As Nigerians welcome the arrest and detention of Central Bank governor, analysts tell DW how his controversial policies derailed the economy.
Nigeria's newly inaugurated President Bola Tinubu suspended Godwin Emefiele from his post as governor of Nigeria's Central Bank on Friday and the Department of State Services (DSS) detained him a day later. Emefiele had served as governor of the bank for nine years.
Tinubu's office said Emefiele had been suspended as part of an "ongoing investigation of his office and the planned reforms in the banking sector."
Prominent Nigerians and leading figures in the civil society had been calling for Emefiele's arrest and prosecution after he rolled out a "naira redesign policy" very close to the presidential election that led to massive cash shortages.
The Central Bank said the move was an attempt to crack down on corruption and cash ransom payments to kidnappers. But during the presidential campaign, Bola Tinubu said in Ogun state capital Abeokuta that the policies were deliberately designed to hinder his chances of winning the election.
According to Kano-based lecturer of politics, Kamilu Sani Sagge, many Nigerians also believed Emefiele's naira redesign policy was a political tool aimed at curtailing the financial power of some presidential candidates.
"Why would government take such (naira redesign policy) a decision on the eve of the election?" Sagge asked. "For me, whether it was targeted at anybody or not, it was a policy disaster."

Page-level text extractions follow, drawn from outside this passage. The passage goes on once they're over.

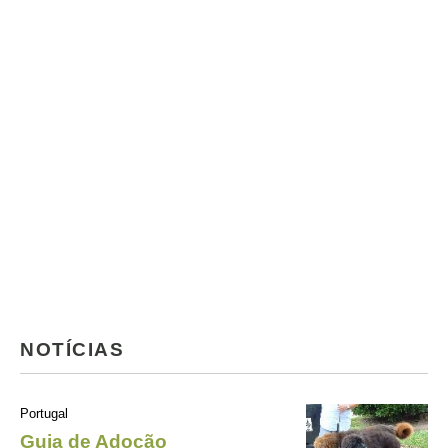
NOTÍCIAS
Portugal
Guia de Adoção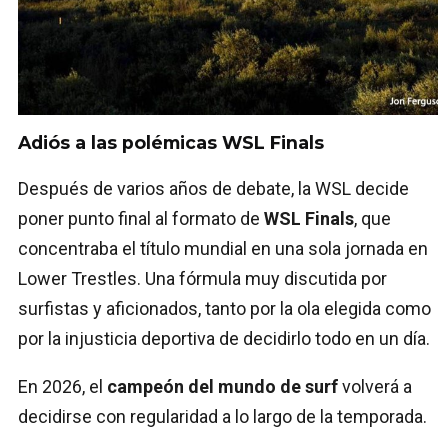
Adiós a las polémicas WSL Finals
Después de varios años de debate, la WSL decide
poner punto final al formato de
WSL Finals
, que
concentraba el título mundial en una sola jornada en
Lower Trestles. Una fórmula muy discutida por
surfistas y aficionados, tanto por la ola elegida como
por la injusticia deportiva de decidirlo todo en un día.
En 2026, el
campeón del mundo de surf
volverá a
decidirse con regularidad a lo largo de la temporada.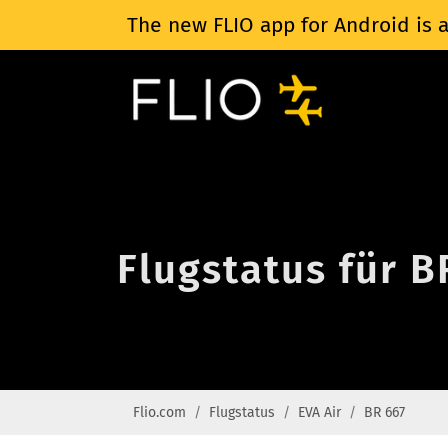
The new FLIO app for Android is a
Flugstatus für B
Flio.com
Flugstatus
EVA Air
BR 667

Unpopular central bank policies
Many of Emefiele's policies allegedly drove the inflation rate to a 17-year high of 22.2% in April. Despite heavy criticism of the bank governor, then President Muhammadu Buhari still backed him, political analyst Tukur Abdelkadir tells DW.
"The collaboration between the Central Bank and the office of the former national security adviser... the way they were plundering the resources of the country... it was surprising, in an inexplicable fashion, that the former government of President Buhari reappointed him as the governor of the Central Bank," Abdelkadir says.

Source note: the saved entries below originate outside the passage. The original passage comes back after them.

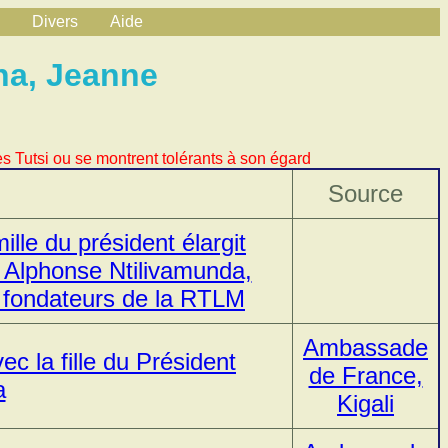
Divers
Aide
na, Jeanne
s Tutsi ou se montrent tolérants à son égard
Source
lle du président élargit
 Alphonse Ntilivamunda,
 fondateurs de la RTLM
Ambassade
ec la fille du Président
de France,
a
Kigali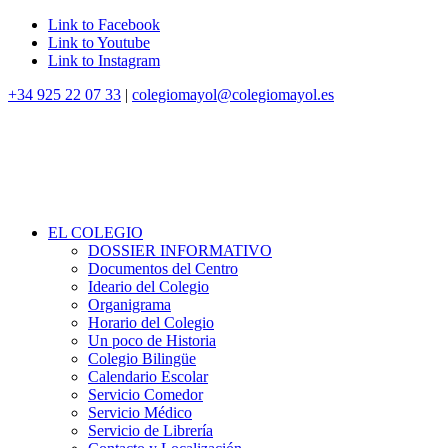
Link to Facebook
Link to Youtube
Link to Instagram
+34 925 22 07 33
|
colegiomayol@colegiomayol.es
EL COLEGIO
DOSSIER INFORMATIVO
Documentos del Centro
Ideario del Colegio
Organigrama
Horario del Colegio
Un poco de Historia
Colegio Bilingüe
Calendario Escolar
Servicio Comedor
Servicio Médico
Servicio de Librería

The naira redesign policy caused a massive cash shortage and huge queues at banks and ATMs. Experts say this disrupted economic activity. The monetary policy also severely restricted daily and weekly cash withdrawals.
The Central Bank also introduced a complicated system to limit access to foreign exchange. An exchange rate system with multiple rates and restrictions was introduced on imported products. The Central Bank also limited the amount of foreign exchange provided to commercial banks.

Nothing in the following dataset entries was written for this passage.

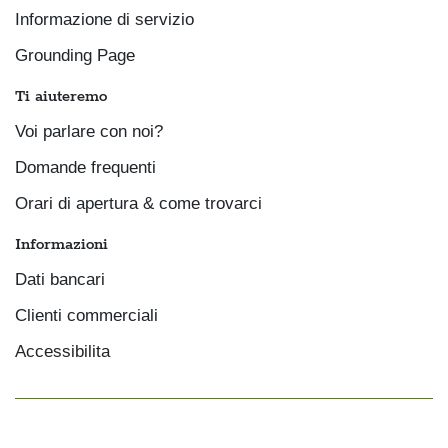
Informazione di servizio
Grounding Page
Ti aiuteremo
Voi parlare con noi?
Domande frequenti
Orari di apertura & come trovarci
Informazioni
Dati bancari
Clienti commerciali
Accessibilita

Moreover, Emefiele reportedly blocked the Central Bank from supplying foreign currency to exchange vendors.
Local media reported that the Central Bank yielded to government pressure to finance expensive government programs that cost the economy billions of naira.
APC party politics
Emefiele was a powerful figure in Nigeria, according to analyst Abdelkadir. Local media reported Emefiele challenged Tinubu in party primaries to be the All Progressives Congress (APC) candidate for the office of the presidency. The governor denied his involvement in partisan politics.
"He [Emefiele] violated some provisions of the electoral laws," Abdelkadir told DW. "As a serving public officer, his so-called allies purchased a nomination form for him at 100 million naira. In addition to that, they were campaigning for him, there were posters everywhere. He refused to resign and surprisingly the former president spared him."
Tinubu's rocky start
President Tinubu's tenure, meanwhile, got off to a rocky start when he immediately slashed long-established fuel subsidies on the day he was inaugurated. Fuel prices rose sharply on the news and reports of panic-buying followed.
He also took over a series of serious economic challenges including record debt, shortages of foreign exchange currencies, a weak naira, high inflation and patchy electricity supply.